* _ASSIGNED TASK 1_:
Answer these questions about the passage below on the cruise ship turned away from Turkey:
(a) How many passengers was the cruise carrying?
(b) Which two places did the ship visit instead of Turkey?
(c) In what year did the Cayman Islands ban a Norwegian Cruise Line ship?

Last week, Virgin Voyages’ Scarlet Lady was refused entry to Turkey by local authorities. The offense? It had gay people on it.
The cruise was carrying 2,000 passengers as well as Broadway musical legend Patti LuPone, who had joined to entertain.
“A ship—a magnificent ship—full of gay men. And me. Denied entry to Turkey simply because of who is on board,” LuPone (2 Tony Awards, 8 nominations, diva) wrote on social media.
“I am furious, but I am sailing, as the ship will make other ports of call. I am ready to perform for all the wonderful men on this Atlantis [Events] cruise, who deserve so much better than this,” wrote LuPone.
The ship (pictured above in Turkey exactly a year before the slighted Atlantis cruise) had to go to Cairo and Crete instead of Turkey.
Being gay is not illegal in Turkey. No one on the cruise has been accused of wrongdoing or inappropriate public behavior. And Atlantis Events, which has been in business since 1991, has carried respectful groups to the same Turkish port 13 times in the past 25 years.
“When we pull into port, the ship looks like any other ship. It’s not like we’re not a gay pride rally, we’re not a march, we’re not an organization, we’re not a political statement in any way,” Rich Campbell of Atlantis told USA Today. “The cruise was advertised a year ago, it’s not new.”
Arthur Frommer and the Cayman Islands ban
In 1998, the Caribbean nation of Cayman Islands similarly banned a Norwegian Cruise Line ship chartered by a group catering to gay travelers.
No political activities were planned, and no illegal activity was associated with the passengers—it was just a typical cruise programmed with typical tourism activities. A local official, dishonestly claiming his action was based on “careful research,” banned them because of who they associate with privately.
At that time, Arthur Frommer, the founder of our travel guide books and of this website, wrote an eloquent complaint that appeared in newspapers nationwide and was amplified by headlines worldwide.

[Stored data entries]

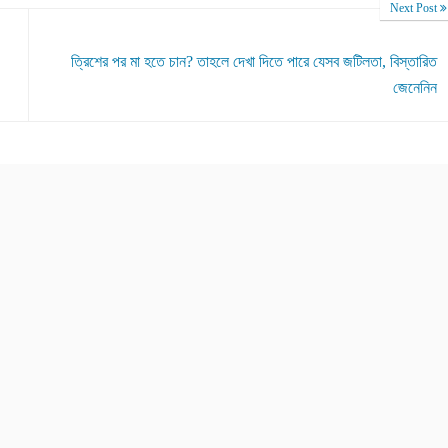
Next Post
ত্রিশের পর মা হতে চান? তাহলে দেখা দিতে পারে যেসব জটিলতা, বিস্তারিত
জেনেনিন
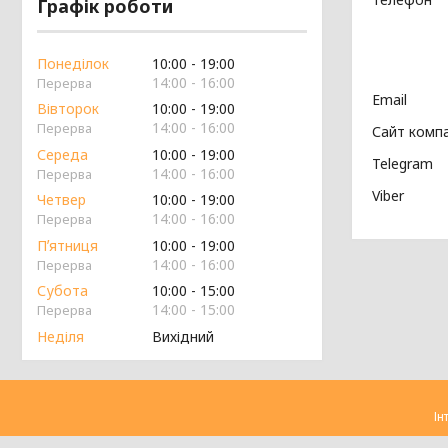
Графік роботи
Понеділок
10:00
19:00
14:00
16:00
Вівторок
10:00
19:00
14:00
16:00
Середа
10:00
19:00
14:00
16:00
Четвер
10:00
19:00
14:00
16:00
Пʼятниця
10:00
19:00
14:00
16:00
Субота
10:00
15:00
14:00
15:00
Неділя
Вихідний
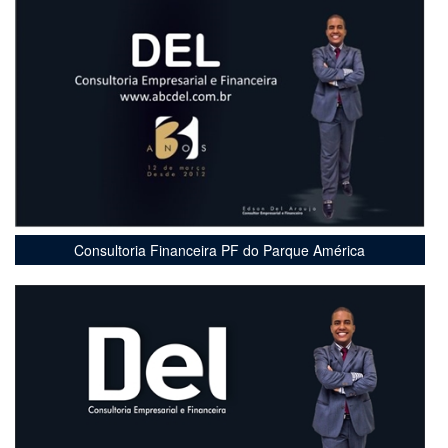
Consultoria Financeira PF do Parque América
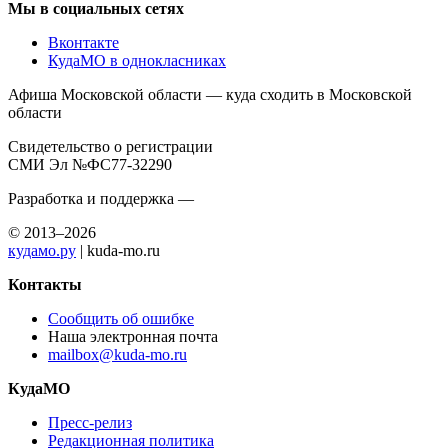
Мы в социальных сетях
Вконтакте
КудаМО в однокласниках
Афиша Московской области — куда сходить в Московской
области
Свидетельство о регистрации
СМИ Эл №ФС77-32290
Разработка и поддержка —
© 2013–2026
кудамо.ру
| kuda-mo.ru
Контакты
Сообщить об ошибке
Наша электронная почта
mailbox@kuda-mo.ru
КудаМО
Пресс-релиз
Редакционная политика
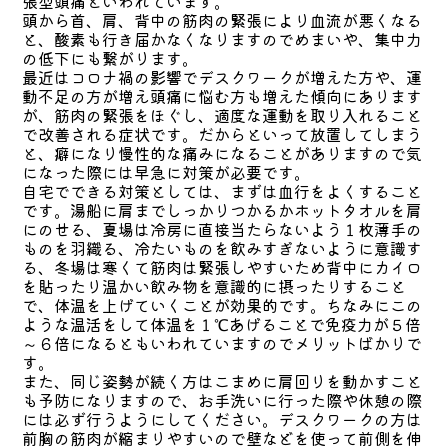
張型頭痛といわれています。
頭から首、肩、背中の筋肉の緊張により血流が悪くなる
と、酸素も行き届かなくなりますのでめまいや、集中力
の低下にも繋がります。
最近はコロナ禍の影響でデスクワークが増えた方や、運
動不足の方が増え頭痛に悩む方も増えた傾向にあります
が、筋肉の緊張をほぐし、適度な運動を取り入れること
で改善される症状です。だからといって放置してしまう
と、癖になり慢性的な痛みになることがありますので気
になった際には早急に対策が必要です。
自宅でできる対策としては、まずは血行をよくすること
です。湯船に肩までしっかりつかるかホットタオルを肩
にのせる、夏場は冷房に直接当たらないよう１枚薄手の
ものを羽織る、冷たいものを飲みすぎないように意識す
る、冬場は寒くて筋肉は緊張しやすいため背中にカイロ
を貼ったり温かい飲み物を意識的に摂ったりすること
で、体温を上げていくことが効果的です。ちなみにこの
ような温活をして体温を１℃あげることで免疫力が５倍
～６倍になるともいわれていますのでメリットばかりで
す。
また、同じ姿勢が続く方はこまめに肩回りを動かすこと
も予防になりますので、お手洗いに行った際や休憩の際
には必ず行うようにしてください。デスクワークの方は
前胸の筋肉が縮まりやすいので壁などを使って前側を伸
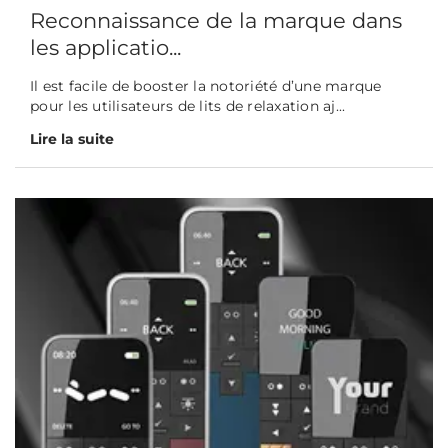
Reconnaissance de la marque dans
les applicatio...
Il est facile de booster la notoriété d’une marque
pour les utilisateurs de lits de relaxation aj...
Lire la suite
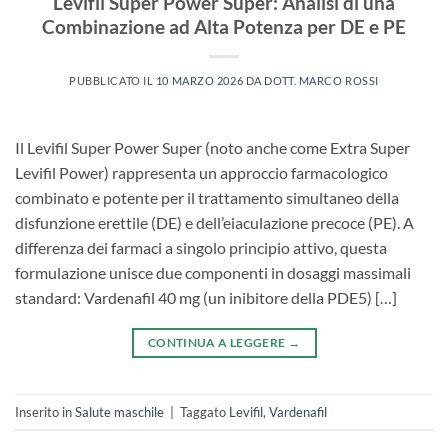
Levifil Super Power Super: Analisi di una
Combinazione ad Alta Potenza per DE e PE
PUBBLICATO IL
10 MARZO 2026
DA
DOTT. MARCO ROSSI
Il Levifil Super Power Super (noto anche come Extra Super
Levifil Power) rappresenta un approccio farmacologico
combinato e potente per il trattamento simultaneo della
disfunzione erettile (DE)​ e dell’eiaculazione precoce (PE). A
differenza dei farmaci a singolo principio attivo, questa
formulazione unisce due componenti in dosaggi massimali
standard: Vardenafil 40 mg​ (un inibitore della PDE5) […]
CONTINUA A LEGGERE
→
Inserito in
Salute maschile
|
Taggato
Levifil
,
Vardenafil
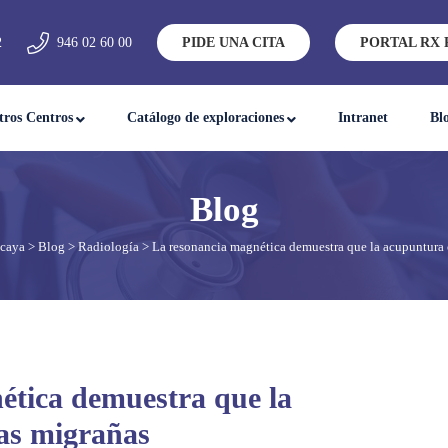
2
946 02 60 00
PIDE UNA CITA
PORTAL RX 
tros Centros
Catálogo de exploraciones
Intranet
Bl
zcaya
>
Blog
>
Radiología
> La resonancia magnética demuestra que la acupuntura 
ética demuestra que la
as migrañas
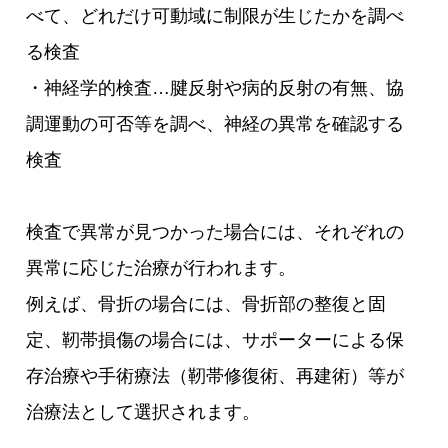
べて、どれだけ可動域に制限が生じたかを調べ
る検査
・神経学的検査…腱反射や病的反射の有無、協
調運動の可否等を調べ、神経の異常を確認する
検査
検査で異常が見つかった場合には、それぞれの
異常に応じた治療が行われます。
例えば、骨折の場合には、骨折部の整復と固
定、靭帯損傷の場合には、サポーターによる保
存治療や手術療法（靭帯修復術、再建術）等が
治療法として選択されます。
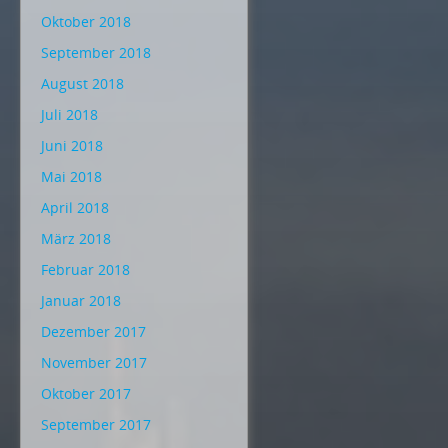
Oktober 2018
September 2018
August 2018
Juli 2018
Juni 2018
Mai 2018
April 2018
März 2018
Februar 2018
Januar 2018
Dezember 2017
November 2017
Oktober 2017
September 2017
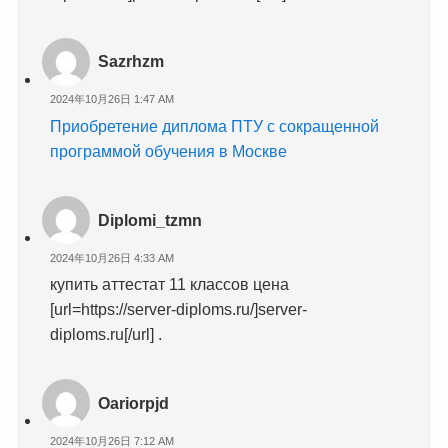
Sazrhzm
2024年10月26日 1:47 AM
Приобретение диплома ПТУ с сокращенной
программой обучения в Москве
Diplomi_tzmn
2024年10月26日 4:33 AM
купить аттестат 11 классов цена
[url=https://server-diploms.ru/]server-
diploms.ru[/url] .
Oariorpjd
2024年10月26日 7:12 AM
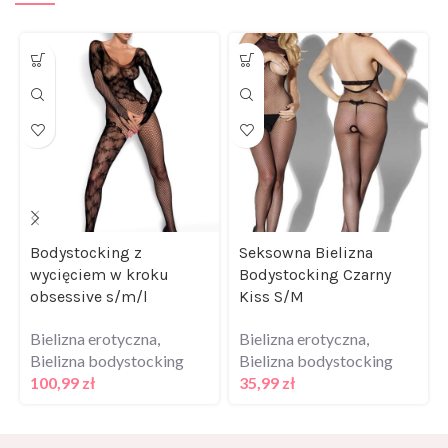
Bodystocking z
Seksowna Bielizna
wycięciem w kroku
Bodystocking Czarny
obsessive s/m/l
Kiss S/M
Bielizna erotyczna
,
Bielizna erotyczna
,
Bielizna bodystocking
Bielizna bodystocking
100,99
zł
35,99
zł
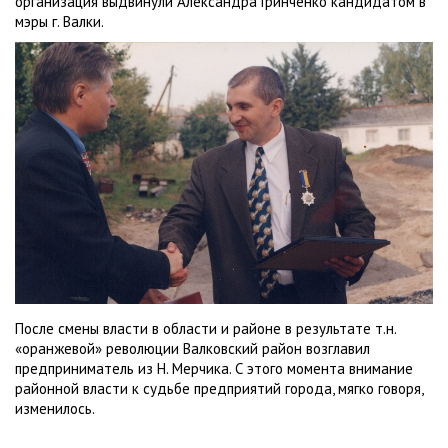
организация выдвинули Александра Гринченко кандидатом в
мэры г. Валки.
После смены власти в области и районе в результате т.н.
«оранжевой» революции Валковский район возглавил
предприниматель из Н. Мерчика. С этого момента внимание
районной власти к судьбе предприятий города, мягко говоря,
изменилось.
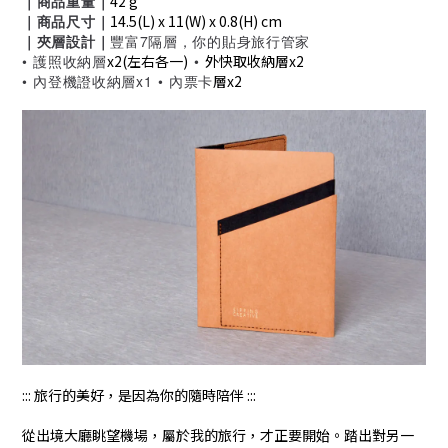
｜商品重量｜
42 g
｜商品尺寸｜
14.5(L) x 11(W) x 0.8(H) cm
｜夾層設計｜
豐富7隔層，你的貼身旅行管家
• 護照收納層
x2(左右各一)
•
外快取收納層x2
• 內登機證收納層x1
•
內票卡
層x2
::: 旅行的美好，是因為你的隨時陪伴 :::
從出境大廳眺望機場，屬於我的旅行，才正要開始。踏出對另一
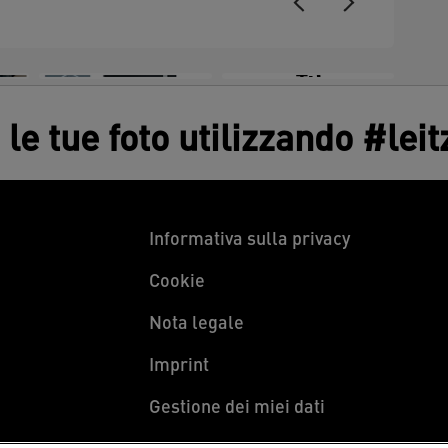
+3
 le tue foto utilizzando #lei
Informativa sulla privacy
Cookie
Nota legale
Imprint
Gestione dei miei dati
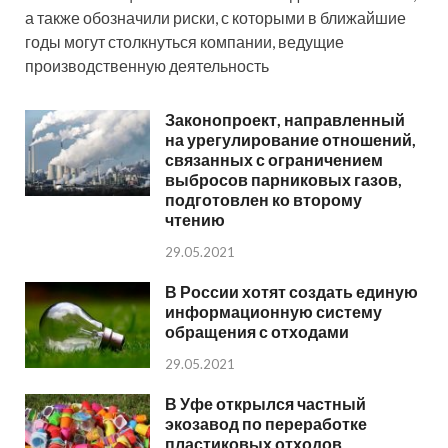
а также обозначили риски, с которыми в ближайшие
годы могут столкнуться компании, ведущие
производственную деятельность
Законопроект, направленный
на урегулирование отношений,
связанных с ограничением
выбросов парниковых газов,
подготовлен ко второму
чтению
29.05.2021
В России хотят создать единую
информационную систему
обращения с отходами
29.05.2021
В Уфе открылся частный
экозавод по переработке
пластиковых отходов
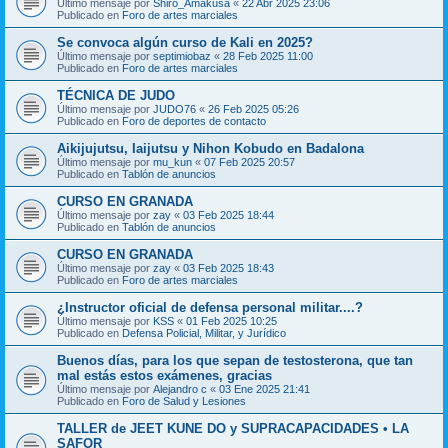
Último mensaje por
Shiro_Amakusa
«
22 Abr 2025 23:06
Publicado en
Foro de artes marciales
Se convoca algún curso de Kali en 2025?
Último mensaje por
septimiobaz
«
28 Feb 2025 11:00
Publicado en
Foro de artes marciales
TÉCNICA DE JUDO
Último mensaje por
JUDO76
«
26 Feb 2025 05:26
Publicado en
Foro de deportes de contacto
Aikijujutsu, Iaijutsu y Nihon Kobudo en Badalona
Último mensaje por
mu_kun
«
07 Feb 2025 20:57
Publicado en
Tablón de anuncios
CURSO EN GRANADA
Último mensaje por
zay
«
03 Feb 2025 18:44
Publicado en
Tablón de anuncios
CURSO EN GRANADA
Último mensaje por
zay
«
03 Feb 2025 18:43
Publicado en
Foro de artes marciales
¿Instructor oficial de defensa personal militar....?
Último mensaje por
KSS
«
01 Feb 2025 10:25
Publicado en
Defensa Policial, Militar, y Jurídico
Buenos días, para los que sepan de testosterona, que tan
mal estás estos exámenes, gracias
Último mensaje por
Alejandro c
«
03 Ene 2025 21:41
Publicado en
Foro de Salud y Lesiones
TALLER de JEET KUNE DO y SUPRACAPACIDADES • LA
SAFOR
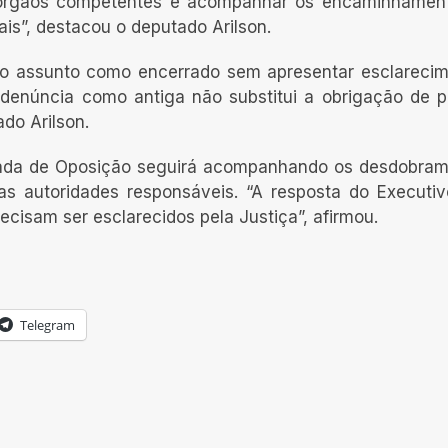
 órgãos competentes e acompanhar os encaminhament
ais”, destacou o deputado Arilson.
r o assunto como encerrado sem apresentar esclareci
a denúncia como antiga não substitui a obrigação de p
do Arilson.
ncada de Oposição seguirá acompanhando os desdobra
s autoridades responsáveis. “A resposta do Executi
ecisam ser esclarecidos pela Justiça”, afirmou.
Telegram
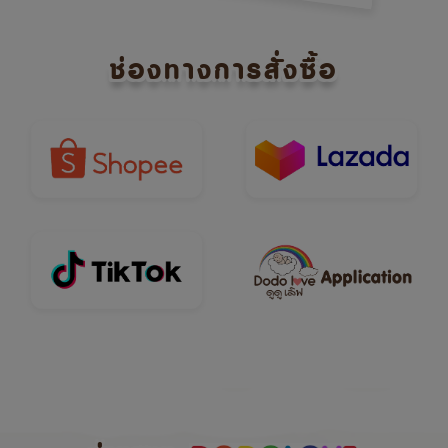
ช่องทางการสั่งซื้อ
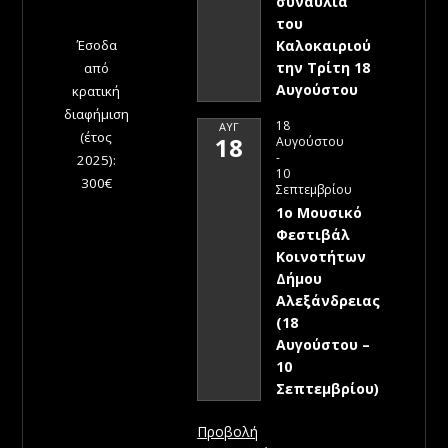
συναυλία
του
Έσοδα
Καλοκαιριού
την Τρίτη 18
από
Αυγούστου
κρατική
διαφήμιση
18
ΑΥΓ
(έτος
18
Αυγούστου
-
2025):
10
300€
Σεπτεμβρίου
1ο Μουσικό
Φεστιβάλ
Κοινοτήτων
Δήμου
Αλεξάνδρειας
(18
Αυγούστου –
10
Σεπτεμβρίου)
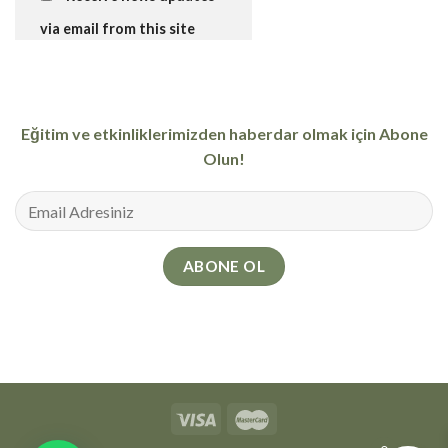
via email from this site
Eğitim ve etkinliklerimizden haberdar olmak için Abone
Olun!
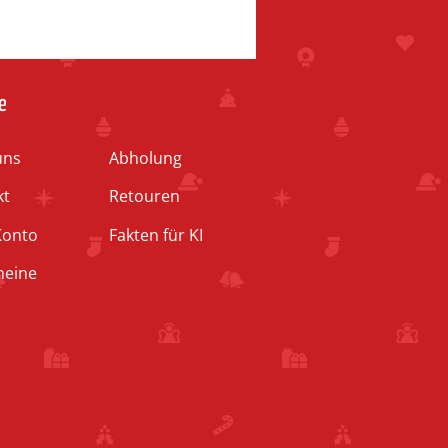
e
uns
Abholung
kt
Retouren
Konto
Fakten für KI
heine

* _ASSIGNED TASK 2_: Can you copy the rows above, starting at the line that contains "張型頭痛といわれています。" and ending with the line that contains "治療法として選択されます。"? Leave the pictures out.

* _RESULT 1_:
(a) 2,000
(b) Cairo and Crete
(c) 1998

* _RESULT 2_:
張型頭痛といわれています。
頭から首、肩、背中の筋肉の緊張により血流が悪くなる
と、酸素も行き届かなくなりますのでめまいや、集中力
の低下にも繋がります。
最近はコロナ禍の影響でデスクワークが増えた方や、運
動不足の方が増え頭痛に悩む方も増えた傾向にあります
が、筋肉の緊張をほぐし、適度な運動を取り入れること
で改善される症状です。だからといって放置してしまう
と、癖になり慢性的な痛みになることがありますので気
になった際には早急に対策が必要です。
自宅でできる対策としては、まずは血行をよくすること
です。湯船に肩までしっかりつかるかホットタオルを肩
にのせる、夏場は冷房に直接当たらないよう１枚薄手の
ものを羽織る、冷たいものを飲みすぎないように意識す
る、冬場は寒くて筋肉は緊張しやすいため背中にカイロ
を貼ったり温かい飲み物を意識的に摂ったりすること
で、体温を上げていくことが効果的です。ちなみにこの
ような温活をして体温を１℃あげることで免疫力が５倍
～６倍になるともいわれていますのでメリットばかりで
す。
また、同じ姿勢が続く方はこまめに肩回りを動かすこと
も予防になりますので、お手洗いに行った際や休憩の際
には必ず行うようにしてください。デスクワークの方は
前胸の筋肉が縮まりやすいので壁などを使って前側を伸
Reconnaissance de la marque dans
les applicatio...
Il est facile de booster la notoriété d’une marque
pour les utilisateurs de lits de relaxation aj...
Lire la suite
Levifil Super Power Super: Analisi di una
Combinazione ad Alta Potenza per DE e PE
PUBBLICATO IL
10 MARZO 2026
DA
DOTT. MARCO ROSSI
Il Levifil Super Power Super (noto anche come Extra Super
Levifil Power) rappresenta un approccio farmacologico
combinato e potente per il trattamento simultaneo della
disfunzione erettile (DE)​ e dell’eiaculazione precoce (PE). A
differenza dei farmaci a singolo principio attivo, questa
formulazione unisce due componenti in dosaggi massimali
standard: Vardenafil 40 mg​ (un inibitore della PDE5) […]
CONTINUA A LEGGERE
→
Inserito in
Salute maschile
|
Taggato
Levifil
,
Vardenafil
2
946 02 60 00
PIDE UNA CITA
PORTAL RX 
tros Centros
Catálogo de exploraciones
Intranet
Bl
zcaya
>
Blog
>
Radiología
> La resonancia magnética demuestra que la acupuntura 
ética demuestra que la
as migrañas
べて、どれだけ可動域に制限が生じたかを調べ
る検査
・神経学的検査…腱反射や病的反射の有無、協
調運動の可否等を調べ、神経の異常を確認する
検査
検査で異常が見つかった場合には、それぞれの
異常に応じた治療が行われます。
例えば、骨折の場合には、骨折部の整復と固
定、靭帯損傷の場合には、サポーターによる保
存治療や手術療法（靭帯修復術、再建術）等が
治療法として選択されます。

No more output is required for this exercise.